### What needs to be done
Write out the lines below again word for word, but leave out the pictures.

### Provided records
-- Opening Marker --
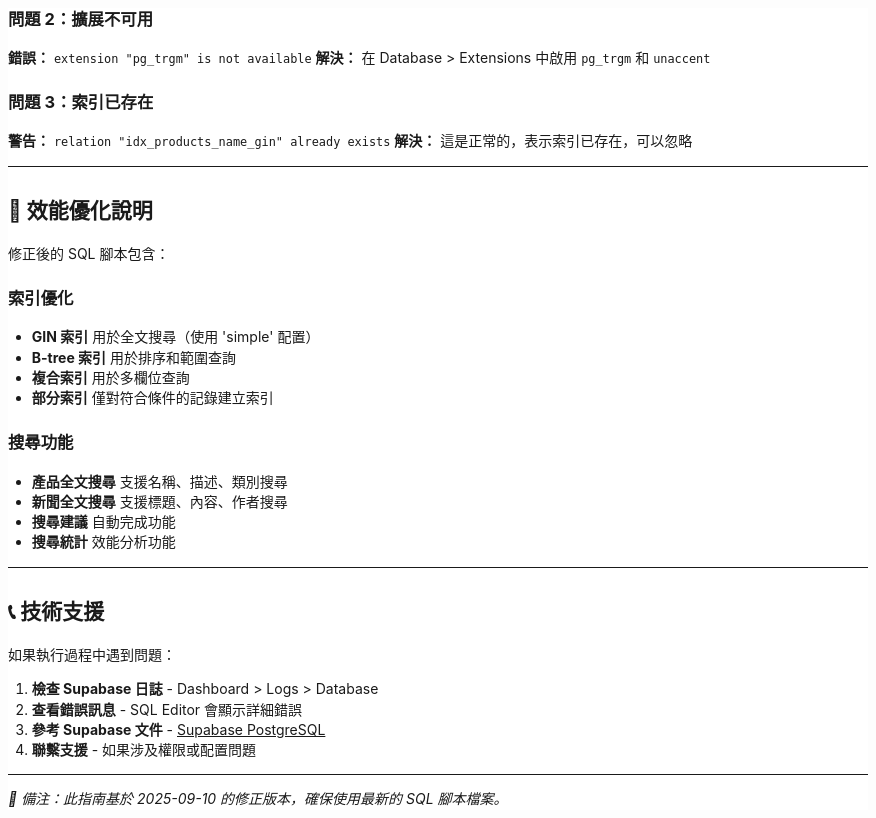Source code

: ### 問題 2：擴展不可用
**錯誤：** `extension "pg_trgm" is not available`
**解決：** 在 Database > Extensions 中啟用 `pg_trgm` 和 `unaccent`

### 問題 3：索引已存在
**警告：** `relation "idx_products_name_gin" already exists`
**解決：** 這是正常的，表示索引已存在，可以忽略

---

## 🚀 效能優化說明

修正後的 SQL 腳本包含：

### 索引優化
- **GIN 索引** 用於全文搜尋（使用 'simple' 配置）
- **B-tree 索引** 用於排序和範圍查詢
- **複合索引** 用於多欄位查詢
- **部分索引** 僅對符合條件的記錄建立索引

### 搜尋功能
- **產品全文搜尋** 支援名稱、描述、類別搜尋
- **新聞全文搜尋** 支援標題、內容、作者搜尋
- **搜尋建議** 自動完成功能
- **搜尋統計** 效能分析功能

---

## 📞 技術支援

如果執行過程中遇到問題：

1. **檢查 Supabase 日誌** - Dashboard > Logs > Database
2. **查看錯誤訊息** - SQL Editor 會顯示詳細錯誤
3. **參考 Supabase 文件** - [Supabase PostgreSQL](https://supabase.com/docs/guides/database)
4. **聯繫支援** - 如果涉及權限或配置問題

---

*📝 備注：此指南基於 2025-09-10 的修正版本，確保使用最新的 SQL 腳本檔案。*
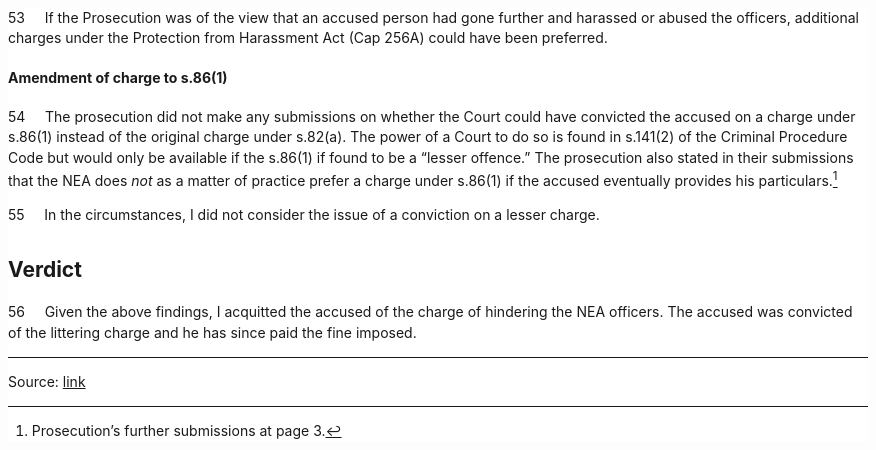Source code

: 53     If the Prosecution was of the view that an accused person had gone further and harassed or abused the officers, additional charges under the Protection from Harassment Act (Cap 256A) could have been preferred.

#### Amendment of charge to s.86(1)

54     The prosecution did not make any submissions on whether the Court could have convicted the accused on a charge under s.86(1) instead of the original charge under s.82(a). The power of a Court to do so is found in s.141(2) of the Criminal Procedure Code but would only be available if the s.86(1) if found to be a “lesser offence.” The prosecution also stated in their submissions that the NEA does _not_ as a matter of practice prefer a charge under s.86(1) if the accused eventually provides his particulars.[^41]

55     In the circumstances, I did not consider the issue of a conviction on a lesser charge.

## Verdict

56     Given the above findings, I acquitted the accused of the charge of hindering the NEA officers. The accused was convicted of the littering charge and he has since paid the fine imposed.

* * *

[^1]: NE 13 Feb 2019 @ 5

[^2]: NE 13 Feb 2019 @ 11

[^3]: NE 13 Feb 2019 @ 12-13

[^4]: NE 13 Feb 2019 @ 13

[^5]: NE 13 Feb 2019 @ 73 (Evidence of Valmond)

[^6]: NE 13 Feb 2019 @ 19

[^7]: NE 23 May 2019 @ 16 (Evidence of Sgt Teo)

[^8]: NE 23 May 2019 @ 7 (Evidence of SSSgt Rossdeli)

[^9]:  NE 23 May 2019 @ 17

[^10]: NE 13 Feb 2019 @ 25

[^11]: NE 13 Feb 2019 @ 23 & 26

[^12]: NE 23 May 2019 @ 16

[^13]: NE 23 May 2019 @ 7

[^14]: Prosecution’s further submissions at page 6.

[^15]: I referred to the prosecution’s amended submissions which replaced their original submissions, and also referred to their further submissions.

[^16]: Prosecution’s submissions at \[37\]

[^17]: Prosecution’s submissions at \[31\]

[^18]: Prosecution’s submissions at \[35\]

[^19]: While the prosecution took the position that the incident lasted almost 2 hours, the timings provided by the witnesses suggest that it was around 80minutes.

[^20]: Prosecution’s submissions at \[45\]

[^21]: NE 13 Feb 2019 @ 12

[^22]: The phrase ‘lawful request’ is found in the Prosecution’s charge even though s.86(1) uses the word ‘demand’.

[^23]: Prosecutions Further Submissions at page 2.

[^24]: https://dictionary.cambridge.org/dictionary/english/charge

[^25]: Section 21 is set out in more detail at para 37 of this judgment.

[^26]: NE 23 May 2019 @ 36 (accused’s evidence)

[^27]: In addition, the arrest was only raised in the amended submissions. A different position was taken by the prosecution in their original submissions.

[^28]: NE 13 Feb 2019 @ 73

[^29]: NE 13 Feb 2019 @ 73

[^30]: NE 13 Feb 2019 @ 13

[^31]: See for example, _PP v Isnin bin Mohd Ali_ <span class="citation">\[2017\] SGDC 146</span> at \[17\] and _PP v Mohamad Eskah bin Abdul Malek_ <span class="citation">\[2019\] SGDC 130</span> at \[35\]. Suspects are administered a warning of the consequences of not providing a urine sample.

[^32]: Article 9(4) of the Constitution of the Republic of Singapore

[^33]: Prosecution’s submissions at \[37\]

[^34]: NE 23 May 2019 @ 13 and 21.

[^35]: NE 23 May 2019 @ 23

[^36]: NE 23 May 2019 @ 17

[^37]:  NE 23 May 2019 @ 17

[^38]: NE 13 Feb 2019 @ 13

[^39]: See: Prosecution’s submissions at \[35\]

[^40]: Subject to Article 9(4) of the Constitution of the Republic of Singapore

[^41]: Prosecution’s further submissions at page 3.


Source: [link](https://www.lawnet.sg:443/lawnet/web/lawnet/free-resources?p_p_id=freeresources_WAR_lawnet3baseportlet&p_p_lifecycle=1&p_p_state=normal&p_p_mode=view&_freeresources_WAR_lawnet3baseportlet_action=openContentPage&_freeresources_WAR_lawnet3baseportlet_docId=%2FJudgment%2F23482-SSP.xml)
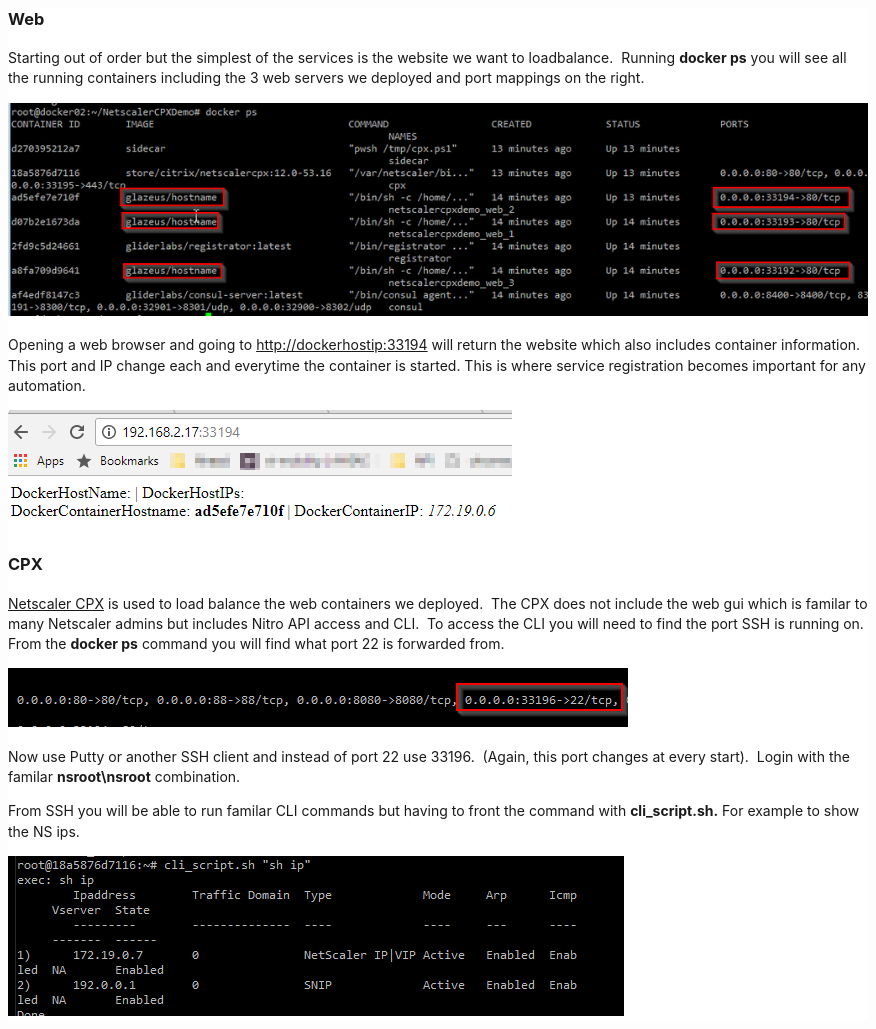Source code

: ### Web

Starting out of order but the simplest of the services is the website we want to loadbalance.  Running **docker ps** you will see all the running containers including the 3 web servers we deployed and port mappings on the right.

![dockerps2](/assets/images/content/docker/dockerps2.png)

Opening a web browser and going to [http://dockerhostip:33194](http://dockerhostip:33194) will return the website which also includes container information.  This port and IP change each and everytime the container is started. This is where service registration becomes important for any automation.

![webreturn](/assets/images/content/docker/webreturn.png)

### CPX

[Netscaler CPX](https://www.citrix.com/products/netscaler-adc/cpx-express.html) is used to load balance the web containers we deployed.  The CPX does not include the web gui which is familar to many Netscaler admins but includes Nitro API access and CLI.  To access the CLI you will need to find the port SSH is running on.  From the **docker ps** command you will find what port 22 is forwarded from.

![cpx](/assets/images/content/docker/cpx.png)

Now use Putty or another SSH client and instead of port 22 use 33196.  (Again, this port changes at every start).  Login with the familar **nsroot\nsroot** combination.

From SSH you will be able to run familar CLI commands but having to front the command with **cli_script.sh.** For example to show the NS ips.

![ship](/assets/images/content/docker/ship.png)
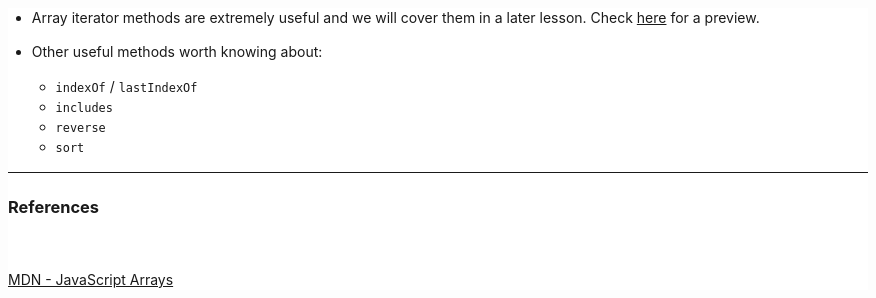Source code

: - Array iterator methods are extremely useful and we will cover them in a later lesson. Check [here](https://gist.github.com/jim-clark/843ebb5288d90da6b0dfd9eecd134b7c) for a preview.

- Other useful methods worth knowing about:
	- `indexOf` / `lastIndexOf`
	- `includes`
	- `reverse`
	- `sort`

---
### References
<br>

[MDN - JavaScript Arrays
](https://developer.mozilla.org/en-US/docs/Web/JavaScript/Reference/Global_Objects/Array)

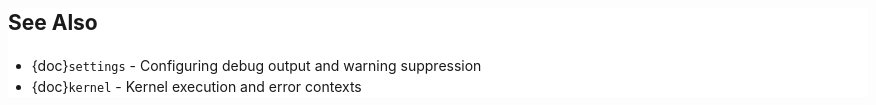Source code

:## See Also

- {doc}`settings` - Configuring debug output and warning suppression
- {doc}`kernel` - Kernel execution and error contexts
-- Closing Marker --
### Answer to this exercise
Source code

: ### 問題 2：擴展不可用
**錯誤：** `extension "pg_trgm" is not available`
**解決：** 在 Database > Extensions 中啟用 `pg_trgm` 和 `unaccent`

### 問題 3：索引已存在
**警告：** `relation "idx_products_name_gin" already exists`
**解決：** 這是正常的，表示索引已存在，可以忽略

---

## 🚀 效能優化說明

修正後的 SQL 腳本包含：

### 索引優化
- **GIN 索引** 用於全文搜尋（使用 'simple' 配置）
- **B-tree 索引** 用於排序和範圍查詢
- **複合索引** 用於多欄位查詢
- **部分索引** 僅對符合條件的記錄建立索引

### 搜尋功能
- **產品全文搜尋** 支援名稱、描述、類別搜尋
- **新聞全文搜尋** 支援標題、內容、作者搜尋
- **搜尋建議** 自動完成功能
- **搜尋統計** 效能分析功能

---

## 📞 技術支援

如果執行過程中遇到問題：

1. **檢查 Supabase 日誌** - Dashboard > Logs > Database
2. **查看錯誤訊息** - SQL Editor 會顯示詳細錯誤
3. **參考 Supabase 文件** - [Supabase PostgreSQL](https://supabase.com/docs/guides/database)
4. **聯繫支援** - 如果涉及權限或配置問題

---

*📝 備注：此指南基於 2025-09-10 的修正版本，確保使用最新的 SQL 腳本檔案。*
Source code

: 53     If the Prosecution was of the view that an accused person had gone further and harassed or abused the officers, additional charges under the Protection from Harassment Act (Cap 256A) could have been preferred.

#### Amendment of charge to s.86(1)

54     The prosecution did not make any submissions on whether the Court could have convicted the accused on a charge under s.86(1) instead of the original charge under s.82(a). The power of a Court to do so is found in s.141(2) of the Criminal Procedure Code but would only be available if the s.86(1) if found to be a “lesser offence.” The prosecution also stated in their submissions that the NEA does _not_ as a matter of practice prefer a charge under s.86(1) if the accused eventually provides his particulars.[^41]

55     In the circumstances, I did not consider the issue of a conviction on a lesser charge.

## Verdict

56     Given the above findings, I acquitted the accused of the charge of hindering the NEA officers. The accused was convicted of the littering charge and he has since paid the fine imposed.

* * *

[^1]: NE 13 Feb 2019 @ 5

[^2]: NE 13 Feb 2019 @ 11

[^3]: NE 13 Feb 2019 @ 12-13

[^4]: NE 13 Feb 2019 @ 13

[^5]: NE 13 Feb 2019 @ 73 (Evidence of Valmond)

[^6]: NE 13 Feb 2019 @ 19

[^7]: NE 23 May 2019 @ 16 (Evidence of Sgt Teo)

[^8]: NE 23 May 2019 @ 7 (Evidence of SSSgt Rossdeli)

[^9]:  NE 23 May 2019 @ 17

[^10]: NE 13 Feb 2019 @ 25

[^11]: NE 13 Feb 2019 @ 23 & 26

[^12]: NE 23 May 2019 @ 16

[^13]: NE 23 May 2019 @ 7

[^14]: Prosecution’s further submissions at page 6.

[^15]: I referred to the prosecution’s amended submissions which replaced their original submissions, and also referred to their further submissions.

[^16]: Prosecution’s submissions at \[37\]

[^17]: Prosecution’s submissions at \[31\]

[^18]: Prosecution’s submissions at \[35\]

[^19]: While the prosecution took the position that the incident lasted almost 2 hours, the timings provided by the witnesses suggest that it was around 80minutes.

[^20]: Prosecution’s submissions at \[45\]

[^21]: NE 13 Feb 2019 @ 12

[^22]: The phrase ‘lawful request’ is found in the Prosecution’s charge even though s.86(1) uses the word ‘demand’.

[^23]: Prosecutions Further Submissions at page 2.

[^24]: https://dictionary.cambridge.org/dictionary/english/charge

[^25]: Section 21 is set out in more detail at para 37 of this judgment.

[^26]: NE 23 May 2019 @ 36 (accused’s evidence)

[^27]: In addition, the arrest was only raised in the amended submissions. A different position was taken by the prosecution in their original submissions.

[^28]: NE 13 Feb 2019 @ 73

[^29]: NE 13 Feb 2019 @ 73

[^30]: NE 13 Feb 2019 @ 13

[^31]: See for example, _PP v Isnin bin Mohd Ali_ <span class="citation">\[2017\] SGDC 146</span> at \[17\] and _PP v Mohamad Eskah bin Abdul Malek_ <span class="citation">\[2019\] SGDC 130</span> at \[35\]. Suspects are administered a warning of the consequences of not providing a urine sample.

[^32]: Article 9(4) of the Constitution of the Republic of Singapore

[^33]: Prosecution’s submissions at \[37\]

[^34]: NE 23 May 2019 @ 13 and 21.

[^35]: NE 23 May 2019 @ 23

[^36]: NE 23 May 2019 @ 17

[^37]:  NE 23 May 2019 @ 17

[^38]: NE 13 Feb 2019 @ 13

[^39]: See: Prosecution’s submissions at \[35\]

[^40]: Subject to Article 9(4) of the Constitution of the Republic of Singapore

[^41]: Prosecution’s further submissions at page 3.


Source: [link](https://www.lawnet.sg:443/lawnet/web/lawnet/free-resources?p_p_id=freeresources_WAR_lawnet3baseportlet&p_p_lifecycle=1&p_p_state=normal&p_p_mode=view&_freeresources_WAR_lawnet3baseportlet_action=openContentPage&_freeresources_WAR_lawnet3baseportlet_docId=%2FJudgment%2F23482-SSP.xml)
Source code

: ### Web

Starting out of order but the simplest of the services is the website we want to loadbalance.  Running **docker ps** you will see all the running containers including the 3 web servers we deployed and port mappings on the right.

![dockerps2](/assets/images/content/docker/dockerps2.png)

Opening a web browser and going to [http://dockerhostip:33194](http://dockerhostip:33194) will return the website which also includes container information.  This port and IP change each and everytime the container is started. This is where service registration becomes important for any automation.

![webreturn](/assets/images/content/docker/webreturn.png)

### CPX

[Netscaler CPX](https://www.citrix.com/products/netscaler-adc/cpx-express.html) is used to load balance the web containers we deployed.  The CPX does not include the web gui which is familar to many Netscaler admins but includes Nitro API access and CLI.  To access the CLI you will need to find the port SSH is running on.  From the **docker ps** command you will find what port 22 is forwarded from.

![cpx](/assets/images/content/docker/cpx.png)

Now use Putty or another SSH client and instead of port 22 use 33196.  (Again, this port changes at every start).  Login with the familar **nsroot\nsroot** combination.

From SSH you will be able to run familar CLI commands but having to front the command with **cli_script.sh.** For example to show the NS ips.

![ship](/assets/images/content/docker/ship.png)
Source code

: - Array iterator methods are extremely useful and we will cover them in a later lesson. Check [here](https://gist.github.com/jim-clark/843ebb5288d90da6b0dfd9eecd134b7c) for a preview.

- Other useful methods worth knowing about:
	- `indexOf` / `lastIndexOf`
	- `includes`
	- `reverse`
	- `sort`

---
### References
<br>

[MDN - JavaScript Arrays
](https://developer.mozilla.org/en-US/docs/Web/JavaScript/Reference/Global_Objects/Array)

Source code

:## See Also

- {doc}`settings` - Configuring debug output and warning suppression
- {doc}`kernel` - Kernel execution and error contexts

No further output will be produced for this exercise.